The first thing we noticed when we sat down was a stool in between our chairs, presumably to hold my purse. It was a classy touch, although we ended up putting our camera there instead of my purse. The second thing we noticed was that when we were given our menus, the pre-theater menu was in fact a limited menu, and not the full menu like the person on the phone told Josh. We expressed our disappointment and confusion to the lovely young woman who was serving us, and she told us that the person who answered the phone must have been new because the pre-theater menu is always a more limited menu.

We were a bit annoyed by the miscommunication but once we looked over the pre-theater options, we still decided to order from that particular menu. Both of the entrees that I had been eyeing when I read the menu online were included, as was my choice for dessert. The appetizers only included one dish that I really wanted to order, but we figured that it wasn’t worth ordering from the regular menu over one appetizer. We got over our disappointment, made our selections, and settled down to enjoy our meal.

As we waited for our first course, Josh showed me the new lens he bought for our SLR, sort of an anniversary present for the both of us despite the fact that we had both agreed on no presents. I didn’t mind though, as it was a lens specially designed for taking pictures in low light settings. It was perfect for the restaurant, as the lighting was very dim and we wouldn’t dream of using flash at Daniel (though there was a table next to us where someone did take a few pictures with flash, and it wasn’t too annoying because the tables at the restaurant are really spread far apart so you never feel cramped). It took us a while to figure out the right settings to use for the best pictures but we were pretty happy with the results, and I think it’s a huge improvement from our previous dark restaurant photos.

Before our first course, we were given an amuse bouche platter that had bite-size servings of squash prepared three ways. From right to left, there was a bite of squash with Iberico ham, in the middle was a kabocha squash puree, and on the left was squash served with a piece of sable. The flavor of squash was definitely center stage in each bite, and everything tasted clean and fresh.

Amuse bouche #1 - tastings of three different squash preparations

While we were savoring each bite of the squash preparations, we were brought yet another amuse, this time a geoduck ceviche that was served in clear shot glasses. The geoduck was tender and flavorful, with a nice and tangy acidic bite to it. These amuse bouches definitely left us wanting more food.

Amuse bouche #2 - Geoduck ceviche

Next came a server with a huge bread basket offering around a dozen different choices. I wanted to try them all but didn’t want to seem like a total pig so we each got two at a time. Over the course of the evening we ended up trying mini french baguettes, a garlic focaccia, an olive roll, a sourdough roll, a multigrain roll, and raisin walnut bread, but the best one of all was the butter roll, which I still think about constantly. It was basically a roll with the crust of a crispy baguette and the insides of a buttery, flaky croissant. It was rich yet light and delicate at the same time. We both got seconds of this roll as it was just simply divine.

> Recorded data:

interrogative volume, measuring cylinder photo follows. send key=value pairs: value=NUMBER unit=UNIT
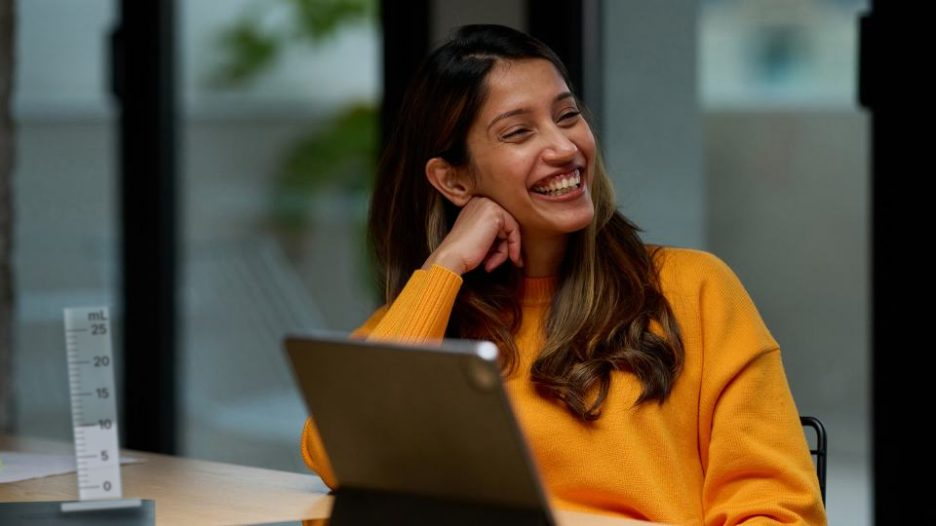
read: value=10 unit=mL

> Action item: In the dinner account, what did the couple end up placing on the stool between their chairs?

> Reply: Their camera.